Books Magazine

Do You Remember the First Book You Bought?

By Caroline

Nuvat the Brave

I still remember that day as if it had been yesterday. I was nine years old and already an avid reader. I had a little bit of money, pocket money I hadn’t spent on comics and some of the sour gums I liked to eat. It was strange to go to school on a Saturday afternoon. Usually that’s when school was off, but it was a special day, a special occasion, and I was keen on spending what little money I had saved.  I still see the entrance of the school, smell the linoleum floor, and heavy chalky air. No other school ever smelled as chalky as this. The display tables took up all the space of the entrance hall and my heart began to beat incredibly fast as soon as I was close to them. I wouldn’t be able to buy a lot. I had to choose carefully and wisely. It wouldn’t be enough money to buy more than one or two books.

The used book sale was a charity event. Children had brought the books they didn’t want anymore, and the school library had contributed those, which were not circulated any longer. There wasn’t a lot I loved more than books, not even at the age of nine. My mother always bought me the latest children’s books and the old classics. Whenever she heard that someone sold the books of their older children, she bought those too. That was wonderful and I loved it, still nothing could compare to that day and the used book sale in my elementary school because that day I bought my very first book.

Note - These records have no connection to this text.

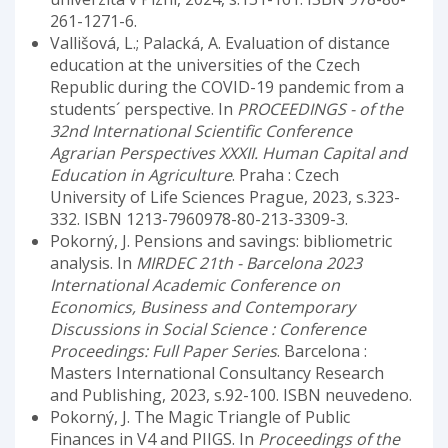
261-1271-6.
Vallišová, L.; Palacká, A. Evaluation of distance
education at the universities of the Czech
Republic during the COVID-19 pandemic from a
students´ perspective. In
PROCEEDINGS - of the
32nd International Scientific Conference
Agrarian Perspectives XXXII. Human Capital and
Education in Agriculture
. Praha : Czech
University of Life Sciences Prague, 2023, s.323-
332. ISBN 1213-7960978-80-213-3309-3.
Pokorný, J. Pensions and savings: bibliometric
analysis. In
MIRDEC 21th - Barcelona 2023
International Academic Conference on
Economics, Business and Contemporary
Discussions in Social Science : Conference
Proceedings: Full Paper Series
. Barcelona :
Masters International Consultancy Research
and Publishing, 2023, s.92-100. ISBN neuvedeno.
Pokorný, J. The Magic Triangle of Public
Finances in V4 and PIIGS. In
Proceedings of the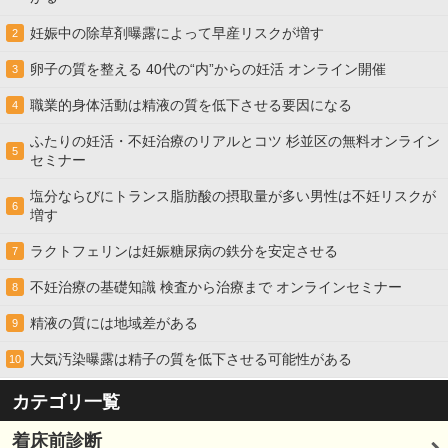
妊娠中の除草剤曝露によって早産リスクが増す
2
卵子の質を整える 40代の“内”からの妊活 オンライン開催
3
職業的身体活動は精液の質を低下させる要因になる
4
ふたりの妊活・不妊治療のリアルとコツ 杉並区の無料オンライン
5
セミナー
塩分ならびにトランス脂肪酸の摂取量が多い男性は不妊リスクが
6
増す
ラクトフェリンは妊娠糖尿病の鉄分を安定させる
7
不妊治療の基礎知識 検査から治療まで オンラインセミナー
8
精液の質には地域差がある
9
大気汚染曝露は精子の質を低下させる可能性がある
10
カテゴリ一覧
着床前診断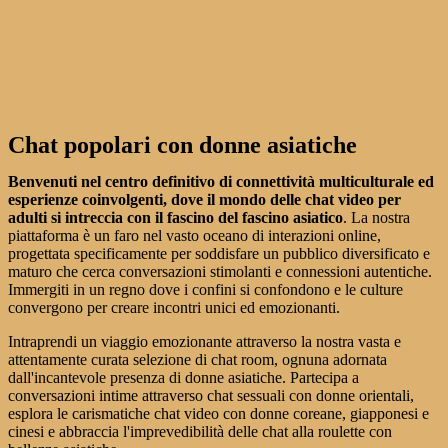
Chat popolari con donne asiatiche
Benvenuti nel centro definitivo di connettività multiculturale ed
esperienze coinvolgenti, dove il mondo delle chat video per
adulti si intreccia con il fascino del fascino asiatico
. La nostra
piattaforma è un faro nel vasto oceano di interazioni online,
progettata specificamente per soddisfare un pubblico diversificato e
maturo che cerca conversazioni stimolanti e connessioni autentiche.
Immergiti in un regno dove i confini si confondono e le culture
convergono per creare incontri unici ed emozionanti.
Intraprendi un viaggio emozionante attraverso la nostra vasta e
attentamente curata selezione di chat room, ognuna adornata
dall'incantevole presenza di donne asiatiche. Partecipa a
conversazioni intime attraverso chat sessuali con donne orientali,
esplora le carismatiche chat video con donne coreane, giapponesi e
cinesi e abbraccia l'imprevedibilità delle chat alla roulette con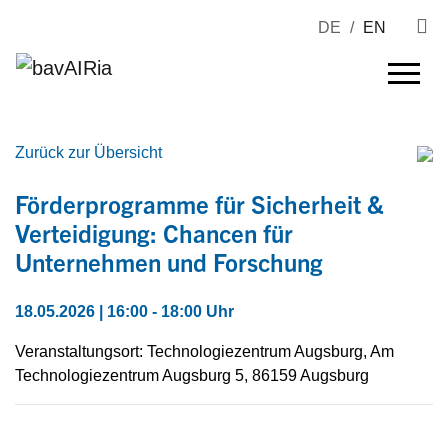
DE
/
EN
Zurück zur Übersicht
Förderprogramme für Sicherheit &
Verteidigung: Chancen für
Unternehmen und Forschung
18.05.2026 | 16:00 - 18:00 Uhr
Veranstaltungsort: Technologiezentrum Augsburg, Am
Technologiezentrum Augsburg 5, 86159 Augsburg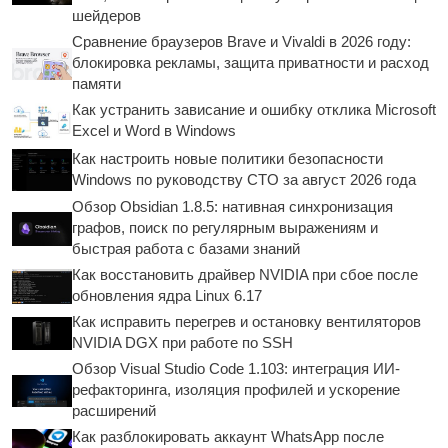
шейдеров
Сравнение браузеров Brave и Vivaldi в 2026 году:
блокировка рекламы, защита приватности и расход
памяти
Как устранить зависание и ошибку отклика Microsoft
Excel и Word в Windows
Как настроить новые политики безопасности
Windows по руководству CTO за август 2026 года
Обзор Obsidian 1.8.5: нативная синхронизация
графов, поиск по регулярным выражениям и
быстрая работа с базами знаний
Как восстановить драйвер NVIDIA при сбое после
обновления ядра Linux 6.17
Как исправить перегрев и остановку вентиляторов
NVIDIA DGX при работе по SSH
Обзор Visual Studio Code 1.103: интеграция ИИ-
рефакторинга, изоляция профилей и ускорение
расширений
Как разблокировать аккаунт WhatsApp после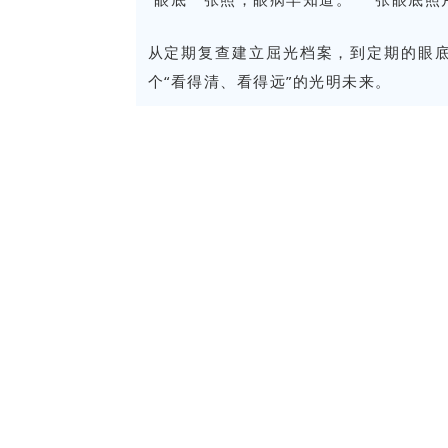
从定期复查建立屈光档案，到定期的
眼
个“看得清、看得远”的光明未来。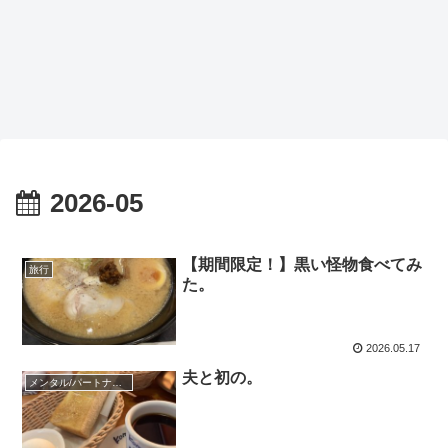
2026-05
【期間限定！】黒い怪物食べてみ
旅行
た。
2026.05.17
夫と初の。
メンタル/パートナーシップ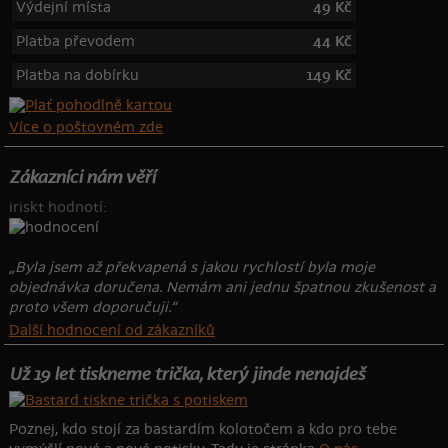
Výdejní místa
49 Kč
Platba převodem
44 Kč
Platba na dobírku
149 Kč
Více o poštovném zde
Zákazníci nám věří
iriskt hodnotí:
„Byla jsem až překvapená s jakou rychlostí byla moje
objednávka doručena. Nemám ani jednu špatnou zkušenost a
proto všem doporučuji.“
Další hodnocení od zákazníků
Už 19 let tiskneme trička, který jinde nenajdeš
Poznej, kdo stojí za bastardím kolotočem a kdo pro tebe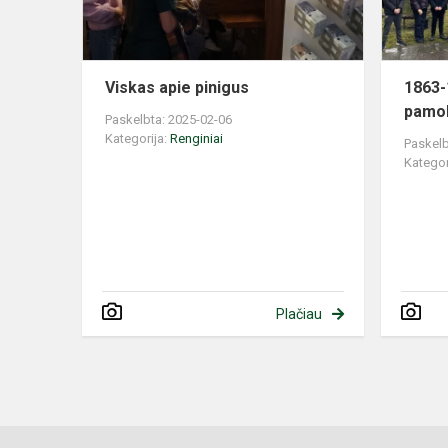
Viskas apie pinigus
1863-
pamo
Paskelbta: 2025-02-06
Kategorija:
Renginiai
Paskelb
Kategor
Plačiau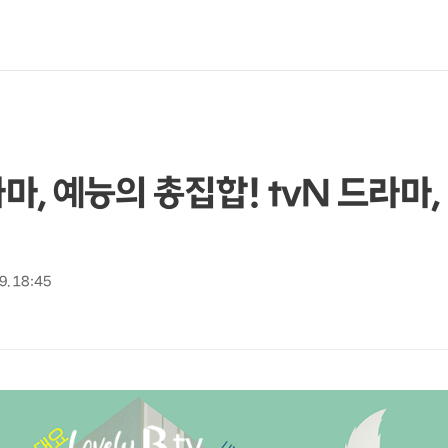
마, 예능의 총집합! tvN 드라마, 
 9. 18:45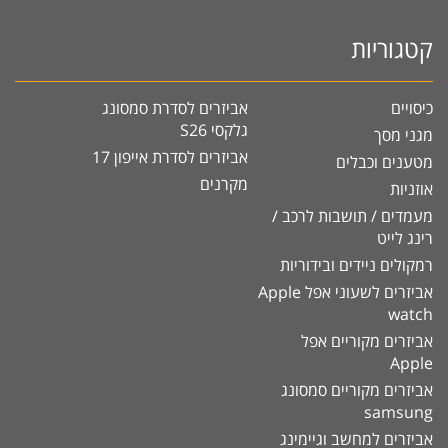
קטגוריות
כיסויים
אביזרים לסדרת סמסונג
גלקסי S26
מגני מסך
אביזרים לסדרת אייפון 17
מטענים וכבלים
מקרנים
אוזניות
מעמדים / תושבות לרכב /
רינג לייט
רמקולים ניידים ובידוריות
אביזרים לשעוני אפל Apple
watch
אביזרים מקוריים אפל
Apple
אביזרים מקוריים סמסונג
samsung
אביזרים למחשב וגיימינג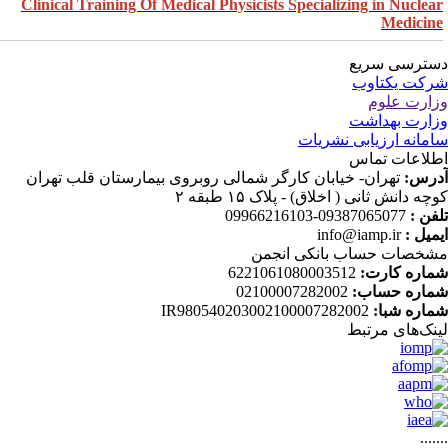
Clinical Training Of Medical Physicists Specializing in Nuclea
Medicin
ترسی سریع
کت یکتاوب
ارت علوم
ارت بهداشت
مانه ارزیابی نشریات
لاعات تماس
رس:
تهران- خیابان کارگر شمالی روبروی بیمارستان قلب تهران
چه دانش ثانی ( اخلاق) - پلاک ۱۵ طبقه ۲
فن :
09387065077-09966216103
میل :
info@iamp.ir
خصات حساب بانکی انجمن
اره کارت:
6221061080003512
اره حساب:
02100007282002
اره شبا:
IR980540203002100007282002
نک‌های‌ مرتبط
....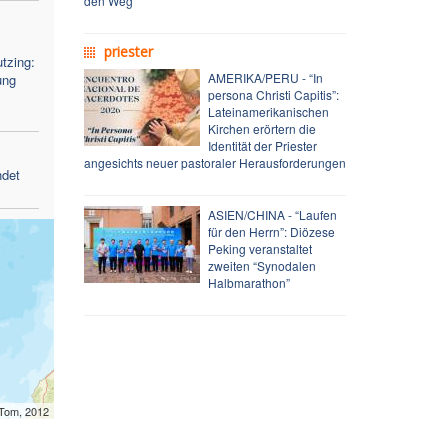
den Weg
priester
tzing:
AMERIKA/PERU - “In
ung
persona Christi Capitis”:
Lateinamerikanischen
Kirchen erörtern die
Identität der Priester
angesichts neuer pastoraler Herausforderungen
ndet
ASIEN/CHINA - “Laufen
für den Herrn”: Diözese
Peking veranstaltet
zweiten “Synodalen
Halbmarathon”
mTom, 2012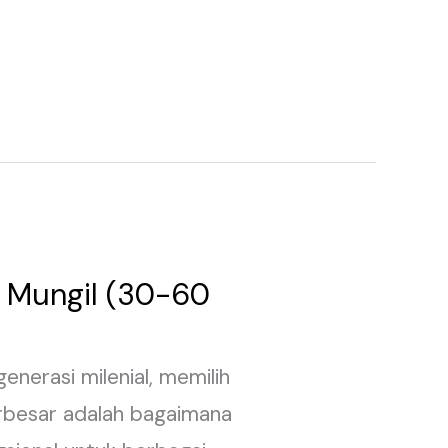
h Mungil (30-60
nerasi milenial, memilih
terbesar adalah bagaimana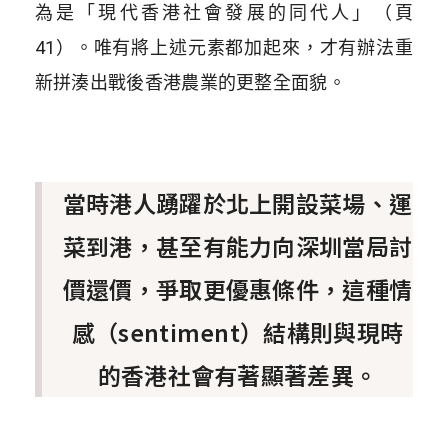
為是「現代香港社會發展的同代人」（頁
41）。唯有將上述元素都加起來，才有辦法重
新拼湊出戰後香港農業的更整全面貌。
當時港人踴躍於北上開設菜場、運
菜到港，甚至有能力向深圳當局討
價還價，爭取更優惠條件，這種情
感（sentiment）結構則與現時
的香港社會有著顯著差異。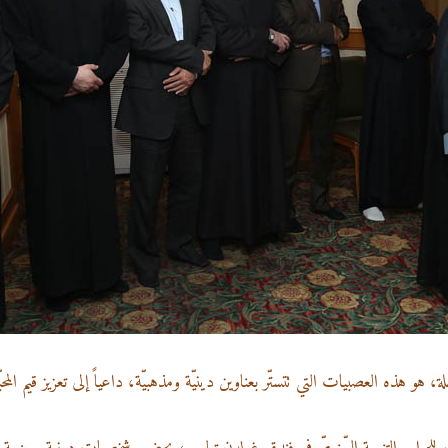
هو هذه العصبيات التي تتستّر بعناوين دينيّة ومذهبيّة، داعياً إلى تعزيز قيم المحبّة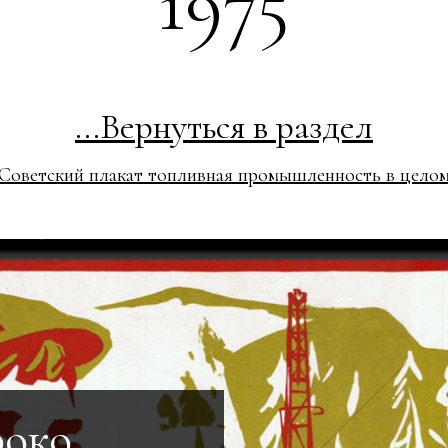
1975
...Вернуться в раздел
Советский плакат топливная промышленность в цело
роко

I still have it somewhere in the attic. It’s torn, the spine is broken, the pages are loose, but the linen cover is still intensely blue and the little Inuit boy in his canoe is still standing upright on the front cover promising a tale of adventure and a world I didn’t know, a world long gone by now. The title was simple, embossed in bold, black letters: “Nuvat the Brave“ by Radko Doone —or rather “Nuvats grosse Fahrt“ in its German translation. It was one of the books the library discarded, an old book that no child had ever checked out.

The book wasn’t only the first book I bought, it opened a door to something, which I have been passionate about ever since – foreign cultures, the promise of strange and haunting tales, other life styles and mysterious rites and habits. A whole wide, wondrous world for me to discover.

Which was the first book you bought?